## Task inputs:
○ ○ ○ ○ ○ ○ ○

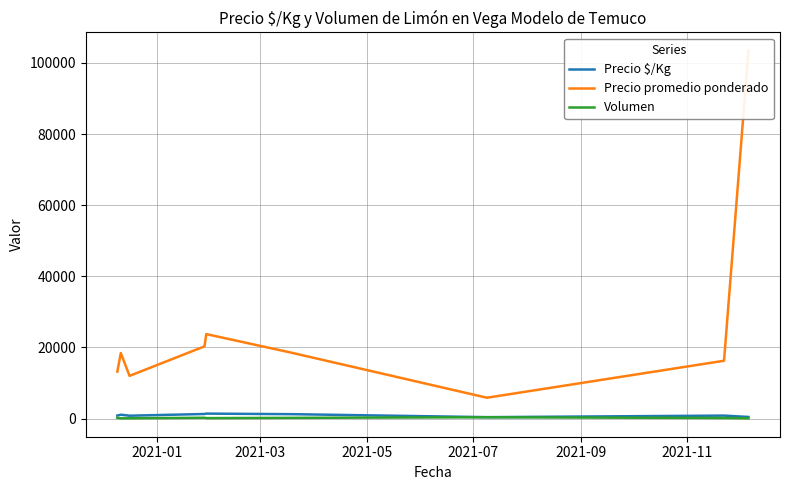

Where is Volumen nearest to the value 210?

2021-07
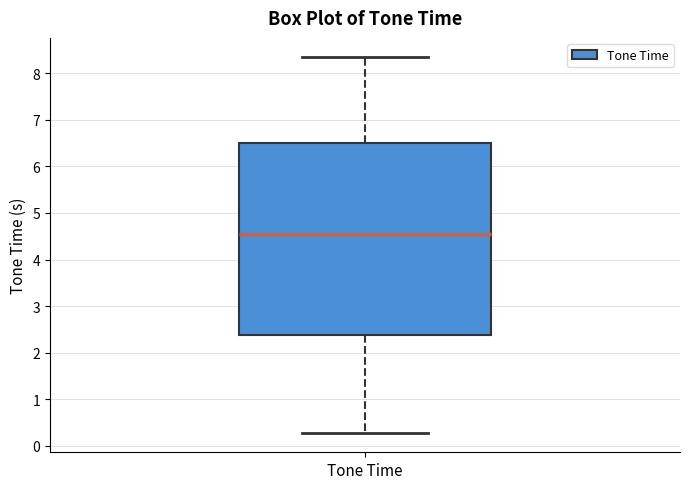

Transcribe this box plot: give where the median line is, the range the box spans, and where the two whiskers end, as read against the y-axis. The values are not printed on the chart, so give them approximately, as read against the axis.

median 4.5, box 2.4 to 6.5, whiskers 0.3 to 8.4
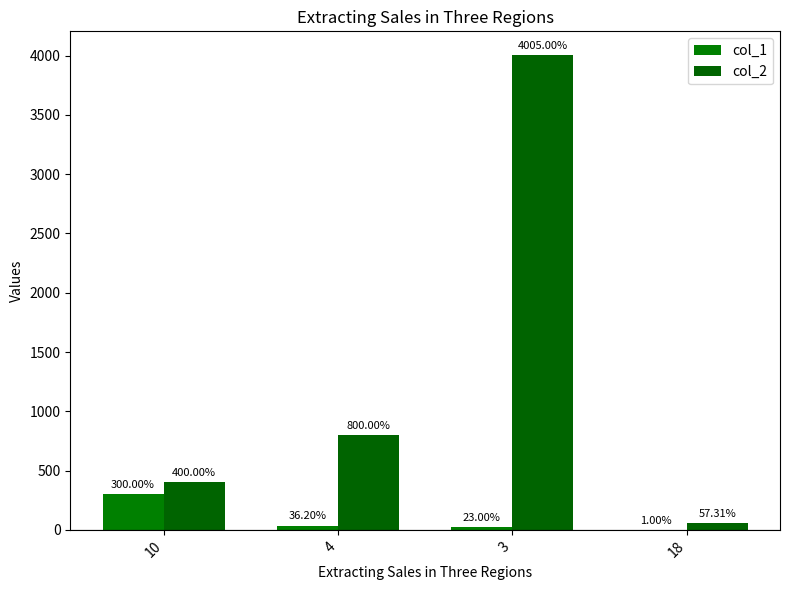

What value does the col_2 series have at 4?

800.0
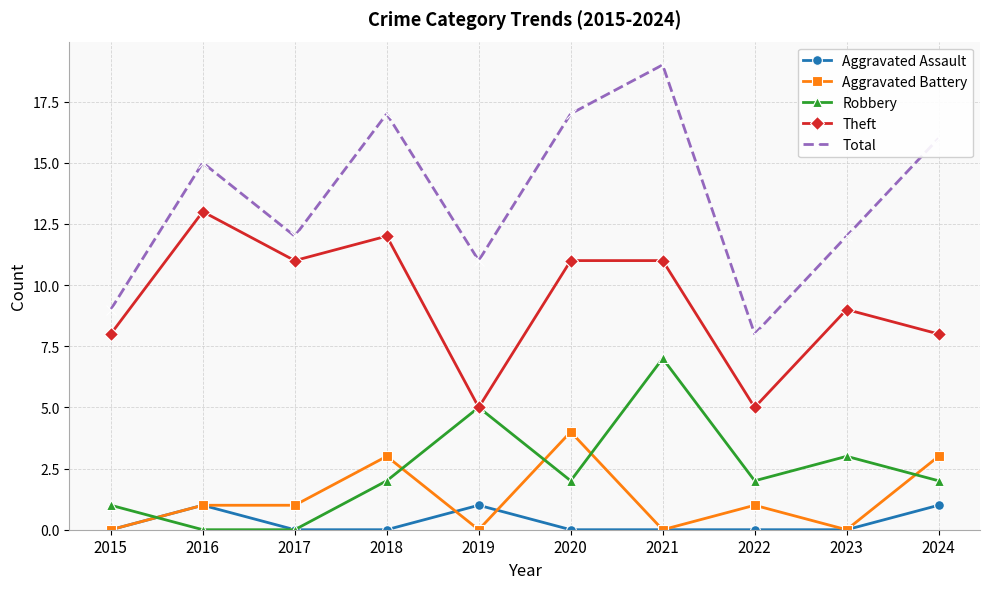

What is the value of the Robbery point at the 5th from the left?

5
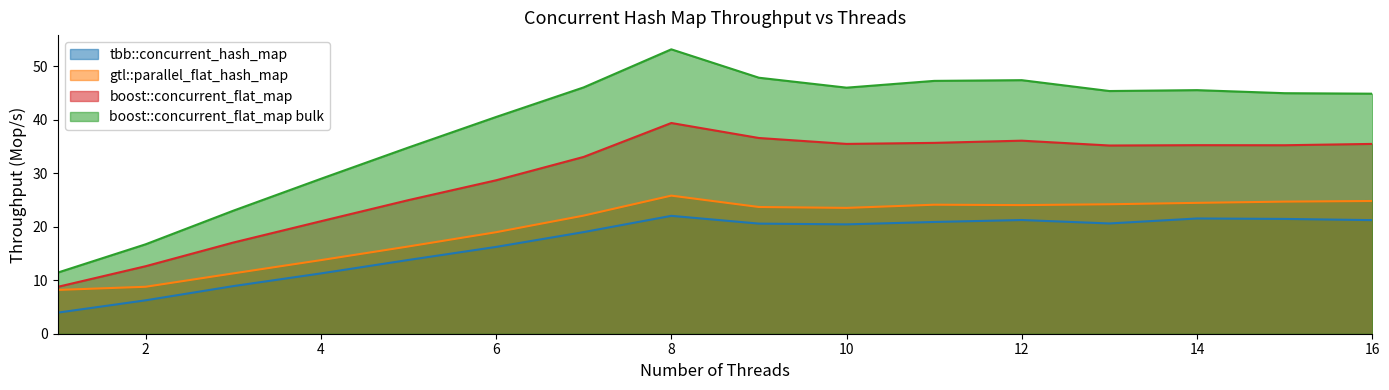

How many categories are shown in the chart?

16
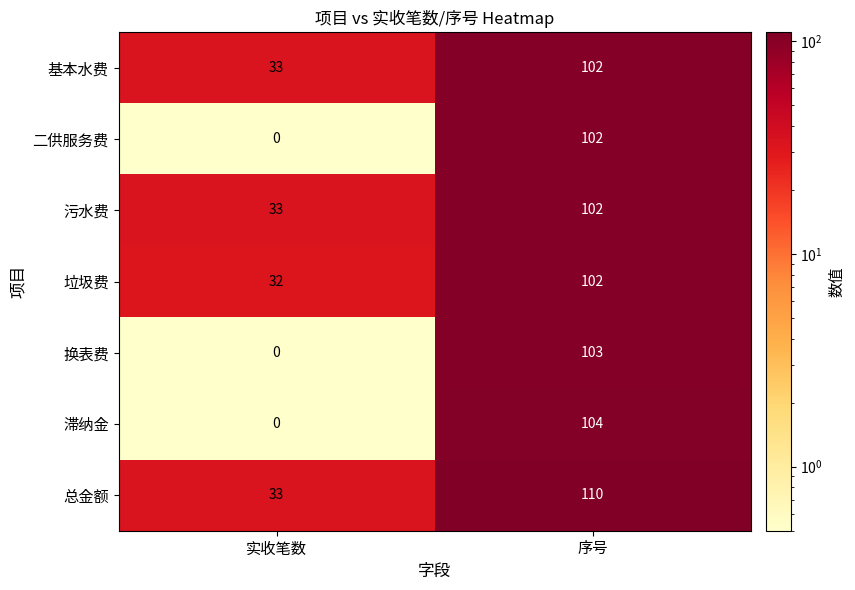

Which category has the lowest value across all series?

实收笔数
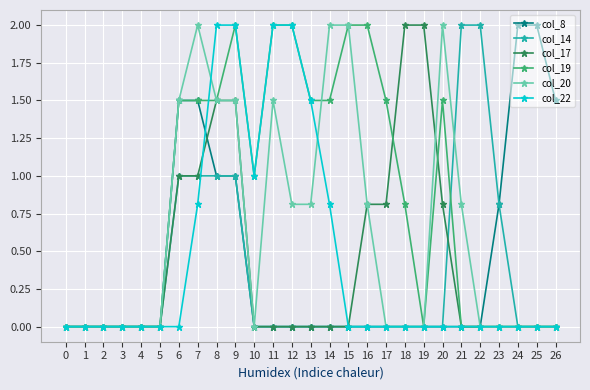

What is the greatest value displayed?

2.0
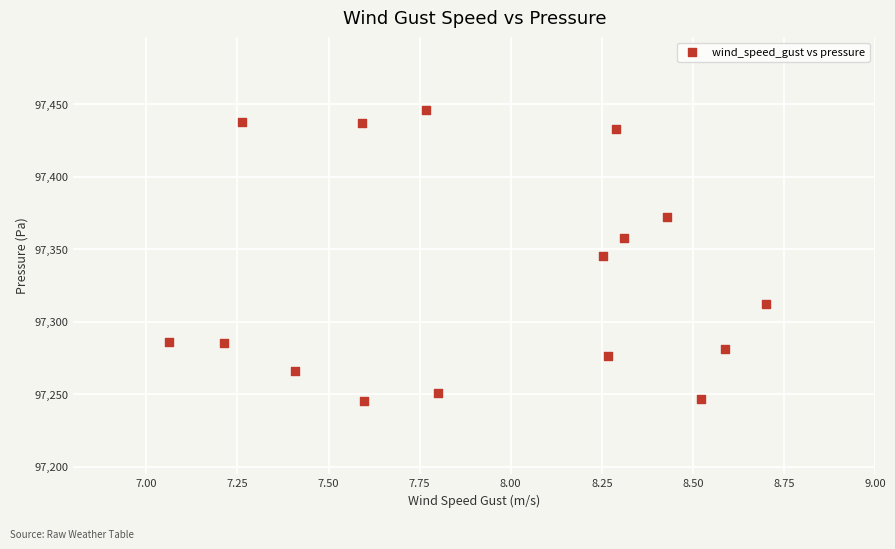

What is the range of X values (max minus min)?

1.6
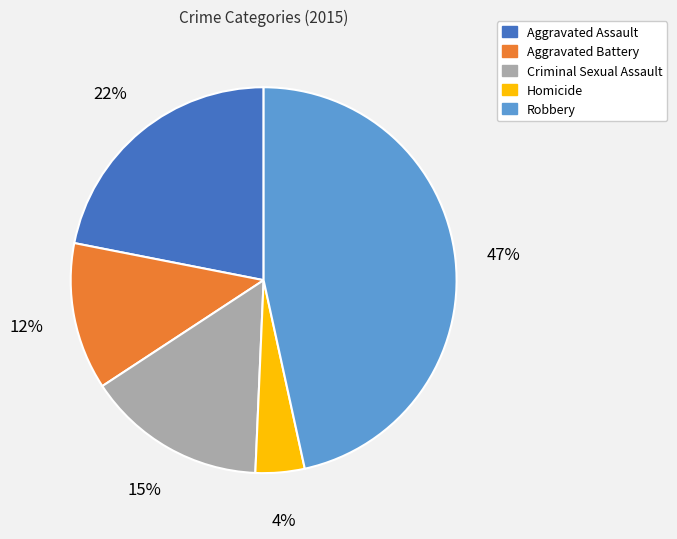

To the nearest percent, what portion does Robbery represent?

47%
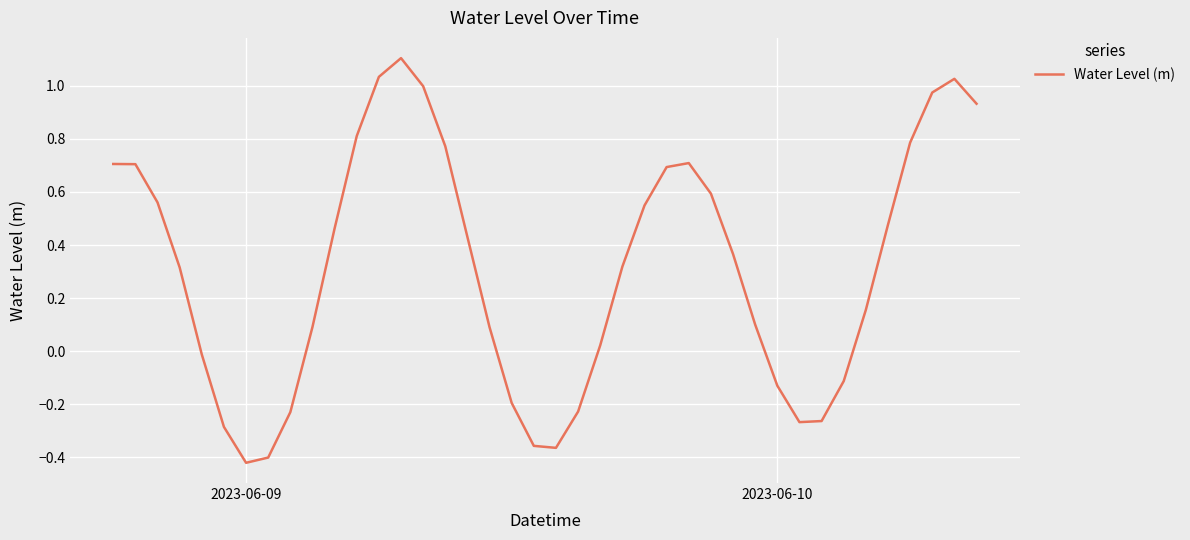

How many distinct data groups are displayed?

1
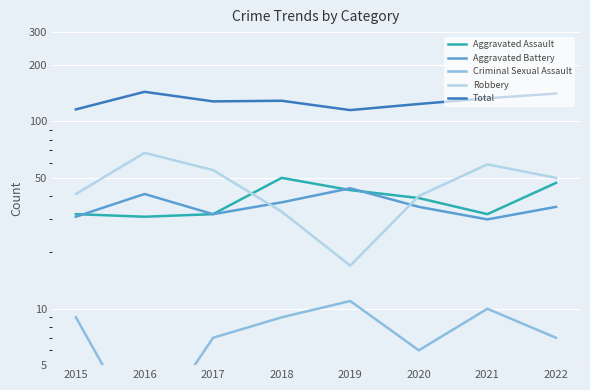

At which label does Criminal Sexual Assault first exceed 9?

2019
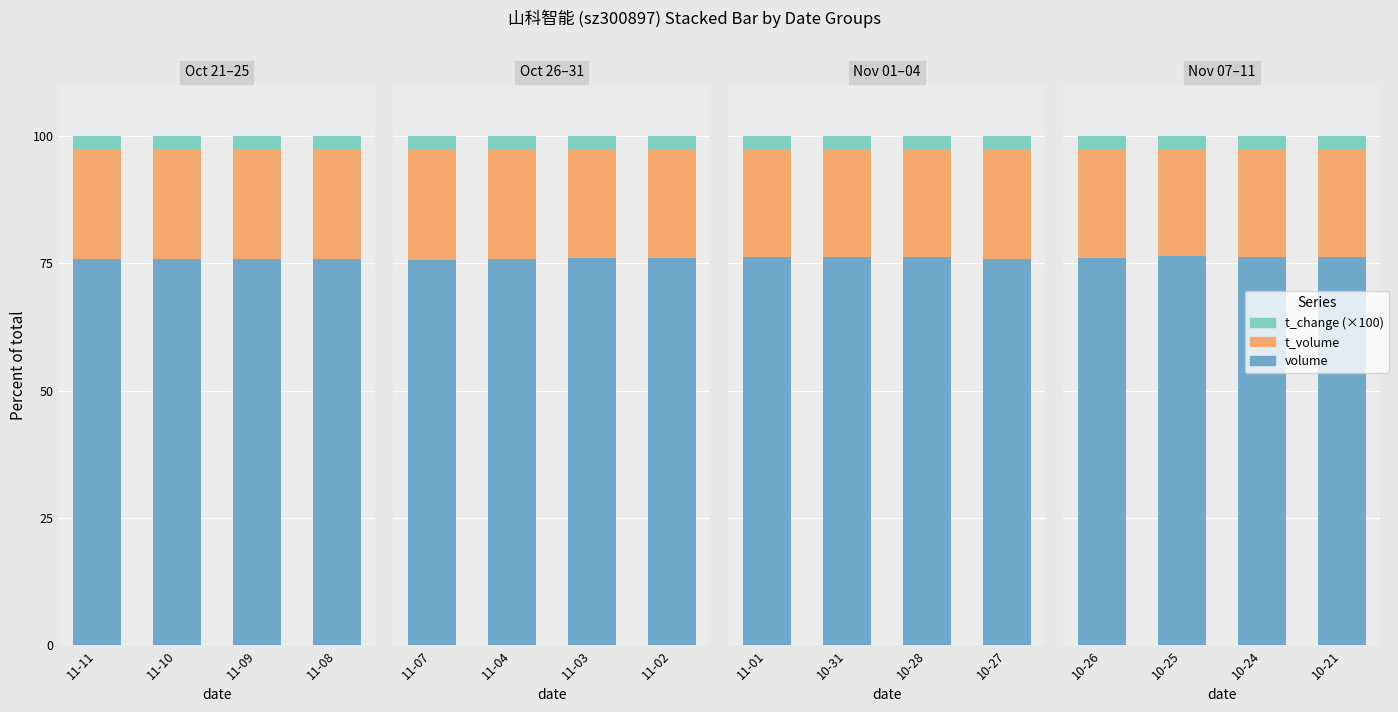

What is the greatest value displayed?

76.4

○ ○ ○ ○ ○ ○ ○

## About this exercise:
Format the stretch from the start of the entries through the line containing "Transcribe this box" as a JSON list of strings, one string per line. Omit blank lines and leave the pictures out.

## Written solution:
[
  "Where is Volumen nearest to the value 210?",
  "2021-07",
  "Transcribe this box plot: give where the median line is, the range the box spans, and where the two whiskers end, as read against the y-axis. The values are not printed on the chart, so give them approximately, as read against the axis."
]